| Aim of the task |
Output the data unchanged and complete, minus the images.

| Provided data |
□ □ □

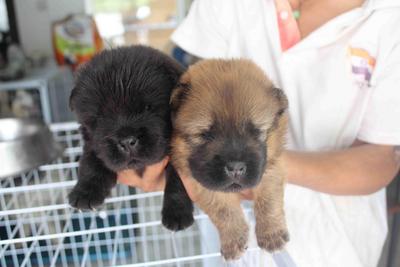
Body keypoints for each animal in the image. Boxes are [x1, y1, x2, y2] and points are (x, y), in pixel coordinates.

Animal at [69, 45, 195, 231]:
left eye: (148, 107)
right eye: (100, 117)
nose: (127, 141)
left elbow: (178, 180)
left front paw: (176, 214)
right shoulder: (94, 144)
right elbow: (91, 162)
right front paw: (84, 193)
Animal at [168, 59, 288, 260]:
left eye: (256, 132)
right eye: (206, 135)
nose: (236, 167)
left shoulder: (270, 166)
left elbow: (268, 200)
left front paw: (272, 235)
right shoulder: (203, 184)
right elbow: (224, 211)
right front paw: (233, 242)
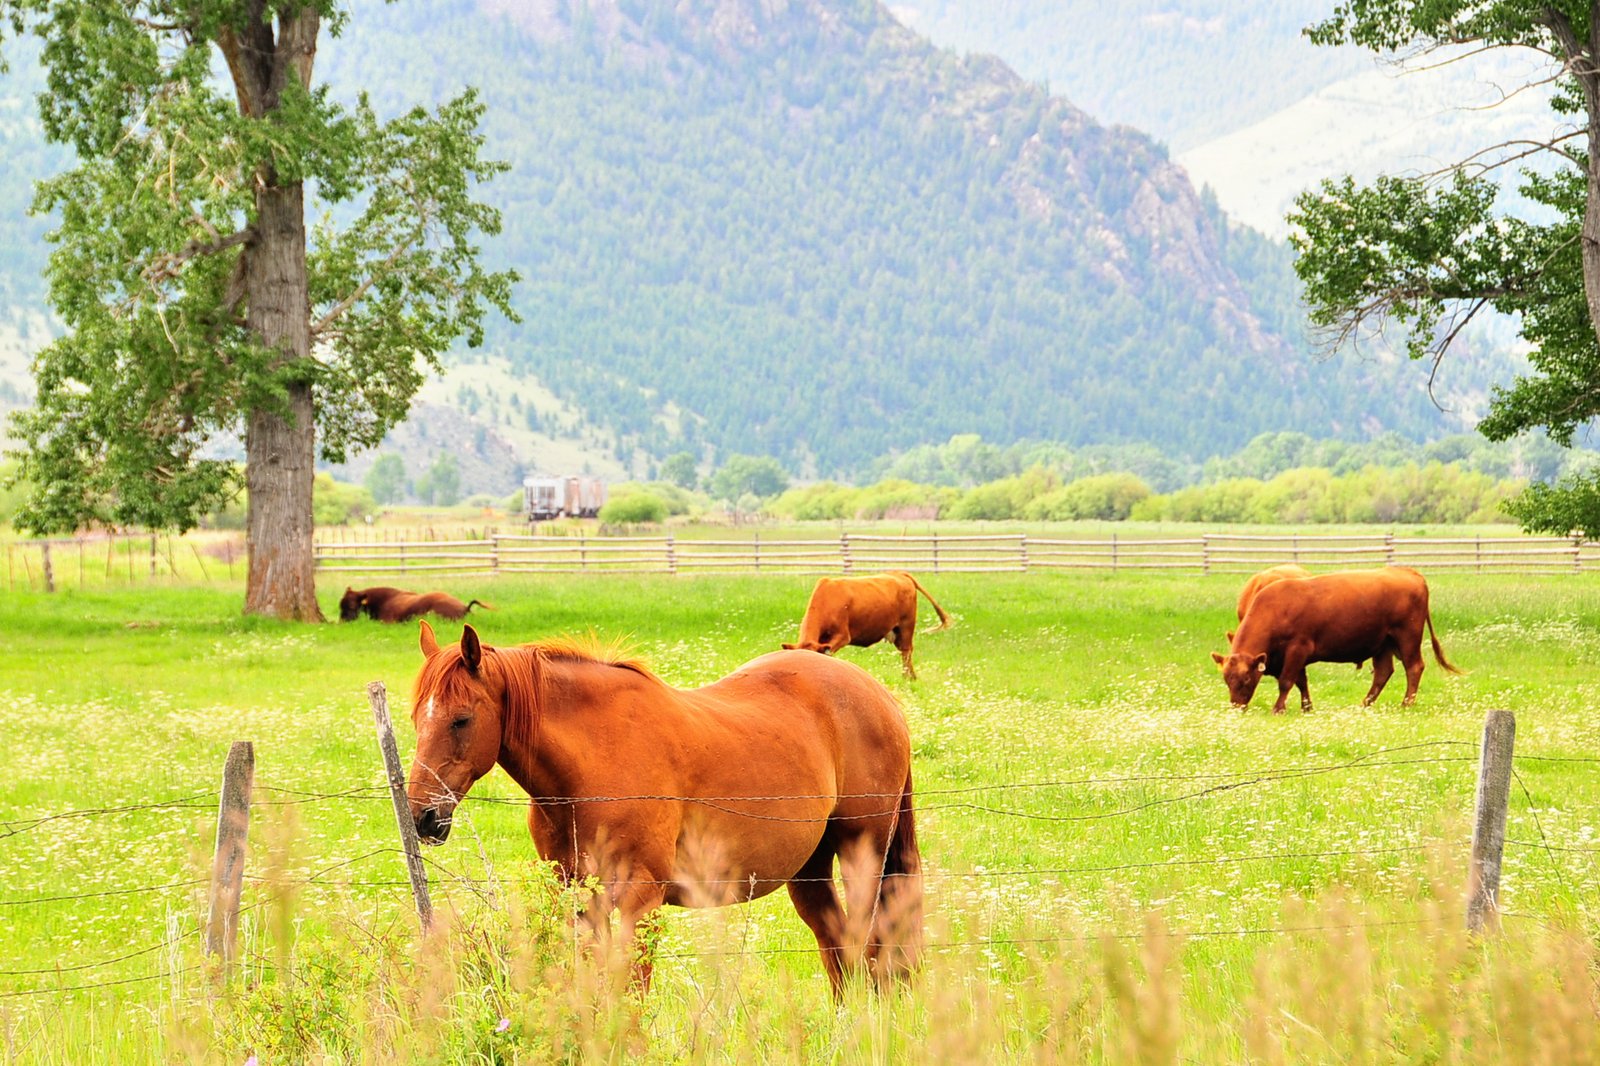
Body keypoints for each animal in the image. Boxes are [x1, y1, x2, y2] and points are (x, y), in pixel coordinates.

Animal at [405, 621, 922, 996]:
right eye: (416, 718)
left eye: (461, 719)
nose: (422, 817)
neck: (595, 762)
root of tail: (879, 696)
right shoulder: (579, 899)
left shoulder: (641, 899)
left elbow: (631, 989)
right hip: (809, 869)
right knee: (837, 946)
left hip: (862, 851)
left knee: (869, 941)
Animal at [782, 571, 951, 679]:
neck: (827, 599)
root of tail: (899, 573)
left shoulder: (843, 636)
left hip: (906, 625)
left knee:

□ □ □

| Result of this exercise |
Body keypoints for each animal in the image. Boxes are [x1, y1, x2, y2] and points are (x, y), in pixel coordinates.

Animal at [69, 45, 195, 231]:
left eye: (148, 107)
right eye: (100, 117)
nose: (127, 141)
left elbow: (178, 180)
left front paw: (176, 214)
right shoulder: (94, 144)
right elbow: (91, 162)
right front paw: (84, 193)
Animal at [168, 59, 288, 260]:
left eye: (256, 132)
right eye: (206, 135)
nose: (236, 167)
left shoulder: (270, 166)
left elbow: (268, 200)
left front paw: (272, 235)
right shoulder: (203, 184)
right elbow: (224, 211)
right front paw: (233, 242)
Body keypoints for each animal in the image. Boxes are [x1, y1, x2, y2] and points are (x, y), in pixel coordinates.

Animal at [405, 621, 922, 996]:
right eye: (416, 718)
left eye: (461, 719)
nose: (422, 817)
neck: (595, 762)
root of tail: (879, 696)
right shoulder: (579, 899)
left shoulder: (641, 899)
left elbow: (631, 989)
right hip: (809, 869)
right knee: (837, 946)
left hip: (862, 851)
left knee: (869, 941)
Animal at [782, 571, 951, 679]:
neck: (827, 599)
root of tail: (899, 573)
left shoulder: (843, 636)
left hip: (906, 625)
left knee:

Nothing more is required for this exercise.